Hello. I'm doing the patio refurbishment, and I want to draw some fancy figures on it using glow in the dark paint. The paint reacts to UV, so I want to hook a series of UV led to illuminate the paint for glow. The problem is, most UV leds I bought, are pretty well visible to naked eye. So maybe there are leds that emit the "hard" uv light? just like black light bulbs? even 3mm ones will be enough.


----------



## arek98 (Jul 18, 2013)

Use 365nm LED's or Wood's glass filter to cut off visible light.


----------



## AnAppleSnail (Jul 19, 2013)

Please consider the possibility of permanent eye damage. UV LEDs, even low-powered ones, can harm your eyes. UV LED Safety Page at one site.


----------



## Yoda4561 (Jul 27, 2013)

365-375 NM should do what you want. The problem with them is even small impurities in the LED dome or other nearby components will fluoresce slightly making them give off a small amount of white/greenish light. Woods glass filters are the best solution. Avoid "camera" type UV filters as these filter out UV instead of visible light, the opposite of what you want.


----------



## Revolvr (Jul 28, 2013)

Yoda4561 said:


> 365-375 NM should do what you want. The problem with them is even small impurities in the LED dome or other nearby components will fluoresce slightly making them give off a small amount of white/greenish light. Woods glass filters are the best solution. Avoid "camera" type UV filters as these filter out UV instead of visible light, the opposite of what you want.

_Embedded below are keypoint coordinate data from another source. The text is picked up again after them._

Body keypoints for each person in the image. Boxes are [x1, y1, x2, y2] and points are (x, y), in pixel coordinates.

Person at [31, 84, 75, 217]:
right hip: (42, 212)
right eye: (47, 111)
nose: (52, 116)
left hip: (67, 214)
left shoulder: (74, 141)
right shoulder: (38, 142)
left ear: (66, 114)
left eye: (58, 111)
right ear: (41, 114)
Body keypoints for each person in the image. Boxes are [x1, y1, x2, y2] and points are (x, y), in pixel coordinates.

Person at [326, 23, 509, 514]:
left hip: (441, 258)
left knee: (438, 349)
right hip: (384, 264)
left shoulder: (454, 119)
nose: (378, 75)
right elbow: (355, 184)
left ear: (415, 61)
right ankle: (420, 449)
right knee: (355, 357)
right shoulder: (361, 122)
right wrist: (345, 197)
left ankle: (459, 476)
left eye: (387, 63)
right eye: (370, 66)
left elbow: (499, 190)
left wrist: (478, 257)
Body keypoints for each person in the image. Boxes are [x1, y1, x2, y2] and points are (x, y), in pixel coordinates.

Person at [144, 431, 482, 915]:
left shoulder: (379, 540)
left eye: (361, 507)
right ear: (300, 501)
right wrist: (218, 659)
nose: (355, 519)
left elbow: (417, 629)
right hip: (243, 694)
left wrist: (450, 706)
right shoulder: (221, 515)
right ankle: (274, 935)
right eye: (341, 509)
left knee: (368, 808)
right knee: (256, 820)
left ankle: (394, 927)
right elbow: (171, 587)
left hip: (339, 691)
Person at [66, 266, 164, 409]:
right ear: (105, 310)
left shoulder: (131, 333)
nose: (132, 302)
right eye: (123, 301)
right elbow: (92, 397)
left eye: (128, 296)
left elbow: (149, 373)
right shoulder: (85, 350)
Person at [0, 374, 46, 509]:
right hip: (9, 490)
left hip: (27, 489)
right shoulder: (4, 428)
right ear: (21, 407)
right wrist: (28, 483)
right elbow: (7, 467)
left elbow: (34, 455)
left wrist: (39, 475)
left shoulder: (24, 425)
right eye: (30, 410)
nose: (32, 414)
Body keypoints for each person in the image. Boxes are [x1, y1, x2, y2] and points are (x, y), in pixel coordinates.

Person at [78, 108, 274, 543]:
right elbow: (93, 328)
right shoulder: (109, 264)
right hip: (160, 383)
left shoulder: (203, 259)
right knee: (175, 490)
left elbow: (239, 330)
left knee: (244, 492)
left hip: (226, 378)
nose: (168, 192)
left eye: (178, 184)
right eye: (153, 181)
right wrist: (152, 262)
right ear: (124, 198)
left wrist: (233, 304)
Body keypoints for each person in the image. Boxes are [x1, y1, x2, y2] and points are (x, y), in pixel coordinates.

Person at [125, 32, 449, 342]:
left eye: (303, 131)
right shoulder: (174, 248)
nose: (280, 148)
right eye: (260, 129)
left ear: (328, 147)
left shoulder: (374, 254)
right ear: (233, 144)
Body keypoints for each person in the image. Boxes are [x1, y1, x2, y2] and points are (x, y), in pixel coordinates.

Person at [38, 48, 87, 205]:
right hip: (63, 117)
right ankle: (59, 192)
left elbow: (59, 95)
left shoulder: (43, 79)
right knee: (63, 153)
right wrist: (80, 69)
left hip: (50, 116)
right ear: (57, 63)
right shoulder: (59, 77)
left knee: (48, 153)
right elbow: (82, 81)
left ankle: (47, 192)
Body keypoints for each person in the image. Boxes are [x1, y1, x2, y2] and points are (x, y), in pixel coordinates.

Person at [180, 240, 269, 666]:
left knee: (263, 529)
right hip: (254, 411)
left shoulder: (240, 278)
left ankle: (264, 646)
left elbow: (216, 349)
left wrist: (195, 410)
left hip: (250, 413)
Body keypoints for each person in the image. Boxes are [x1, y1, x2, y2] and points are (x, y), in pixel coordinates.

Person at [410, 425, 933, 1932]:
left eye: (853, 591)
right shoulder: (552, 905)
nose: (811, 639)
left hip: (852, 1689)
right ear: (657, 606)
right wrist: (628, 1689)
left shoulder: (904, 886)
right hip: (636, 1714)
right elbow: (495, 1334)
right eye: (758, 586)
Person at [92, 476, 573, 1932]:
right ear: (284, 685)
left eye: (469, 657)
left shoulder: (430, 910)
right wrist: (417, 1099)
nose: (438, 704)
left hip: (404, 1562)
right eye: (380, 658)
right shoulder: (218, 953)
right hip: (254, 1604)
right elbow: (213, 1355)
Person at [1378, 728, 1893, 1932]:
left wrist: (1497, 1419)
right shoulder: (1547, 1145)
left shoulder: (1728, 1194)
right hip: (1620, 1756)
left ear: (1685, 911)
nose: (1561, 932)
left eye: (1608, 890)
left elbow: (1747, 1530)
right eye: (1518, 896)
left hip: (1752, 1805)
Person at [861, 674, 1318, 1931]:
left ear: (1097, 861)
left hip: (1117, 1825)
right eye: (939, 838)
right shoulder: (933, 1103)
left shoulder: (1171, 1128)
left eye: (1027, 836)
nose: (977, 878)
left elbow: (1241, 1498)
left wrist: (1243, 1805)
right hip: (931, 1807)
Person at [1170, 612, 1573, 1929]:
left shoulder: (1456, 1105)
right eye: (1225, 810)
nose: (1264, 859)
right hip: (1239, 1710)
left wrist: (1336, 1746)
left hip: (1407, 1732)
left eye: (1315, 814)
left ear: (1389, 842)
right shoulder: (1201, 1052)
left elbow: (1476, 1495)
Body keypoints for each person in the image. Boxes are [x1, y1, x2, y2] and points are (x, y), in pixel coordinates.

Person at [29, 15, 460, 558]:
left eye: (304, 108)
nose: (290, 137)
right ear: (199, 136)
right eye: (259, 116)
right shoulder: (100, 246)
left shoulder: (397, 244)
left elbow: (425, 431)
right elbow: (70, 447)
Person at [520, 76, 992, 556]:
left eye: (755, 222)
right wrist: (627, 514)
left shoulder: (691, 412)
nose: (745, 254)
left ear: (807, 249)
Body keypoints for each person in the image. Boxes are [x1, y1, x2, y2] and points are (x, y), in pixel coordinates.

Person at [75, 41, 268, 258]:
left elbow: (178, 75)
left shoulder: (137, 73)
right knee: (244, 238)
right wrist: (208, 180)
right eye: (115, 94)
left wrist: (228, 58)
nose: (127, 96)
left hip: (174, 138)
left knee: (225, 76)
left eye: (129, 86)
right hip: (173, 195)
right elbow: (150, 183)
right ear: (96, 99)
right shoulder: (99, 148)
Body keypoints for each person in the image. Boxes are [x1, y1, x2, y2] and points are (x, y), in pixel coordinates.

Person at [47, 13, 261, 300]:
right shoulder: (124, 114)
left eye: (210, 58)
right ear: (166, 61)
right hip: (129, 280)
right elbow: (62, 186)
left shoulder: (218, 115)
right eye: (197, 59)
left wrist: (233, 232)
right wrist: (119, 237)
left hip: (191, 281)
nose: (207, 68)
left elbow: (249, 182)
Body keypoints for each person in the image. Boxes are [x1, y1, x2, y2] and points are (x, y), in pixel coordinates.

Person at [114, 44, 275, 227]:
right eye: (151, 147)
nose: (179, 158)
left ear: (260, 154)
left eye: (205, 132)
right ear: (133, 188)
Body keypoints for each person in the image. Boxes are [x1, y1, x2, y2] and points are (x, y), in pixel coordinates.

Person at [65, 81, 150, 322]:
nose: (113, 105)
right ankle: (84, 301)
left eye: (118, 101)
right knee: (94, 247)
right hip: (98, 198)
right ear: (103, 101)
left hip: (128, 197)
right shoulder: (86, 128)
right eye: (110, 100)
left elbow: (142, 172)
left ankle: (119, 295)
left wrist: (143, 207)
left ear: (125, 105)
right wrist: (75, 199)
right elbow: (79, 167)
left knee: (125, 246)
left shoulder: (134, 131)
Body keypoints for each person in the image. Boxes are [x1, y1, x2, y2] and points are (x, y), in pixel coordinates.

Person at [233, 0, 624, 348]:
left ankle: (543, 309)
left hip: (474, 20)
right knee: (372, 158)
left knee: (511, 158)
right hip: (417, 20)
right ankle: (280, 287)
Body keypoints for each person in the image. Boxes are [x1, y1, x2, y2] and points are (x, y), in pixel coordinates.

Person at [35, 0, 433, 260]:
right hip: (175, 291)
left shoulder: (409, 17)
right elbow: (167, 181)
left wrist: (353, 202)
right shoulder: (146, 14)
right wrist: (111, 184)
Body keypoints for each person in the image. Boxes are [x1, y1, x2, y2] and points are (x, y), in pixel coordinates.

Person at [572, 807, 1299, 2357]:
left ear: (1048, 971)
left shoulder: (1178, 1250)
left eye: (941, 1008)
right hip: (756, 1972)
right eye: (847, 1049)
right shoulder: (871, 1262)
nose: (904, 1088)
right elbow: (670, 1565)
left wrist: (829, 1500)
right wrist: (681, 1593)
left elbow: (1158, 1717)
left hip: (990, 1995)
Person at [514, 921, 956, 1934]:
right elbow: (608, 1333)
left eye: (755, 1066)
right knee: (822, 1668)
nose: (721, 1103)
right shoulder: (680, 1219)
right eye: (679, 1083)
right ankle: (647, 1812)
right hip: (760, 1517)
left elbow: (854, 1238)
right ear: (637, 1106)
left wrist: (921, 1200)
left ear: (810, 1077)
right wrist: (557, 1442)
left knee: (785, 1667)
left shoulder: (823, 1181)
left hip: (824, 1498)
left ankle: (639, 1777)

I'll second that. I've tried a few 1W UV LEDs off flea-bay, all from China, and all were next to worthless. One was advertised as 390-400 but wouldn't fluoresce much of anything. Contacting the seller, he said yea, they were really 410+. Another advertised as 380-385nm, may actually be giving off some light at that wavelength, but is doing just what you describe, giving off a good amount of white light. Nearly worthless.

If anyone knows where I can get quality 1W UV LEDs from say 380-395nm, I'd love to know. This is for a scorpion light, and they fluoresce well at anything below 395nm.


----------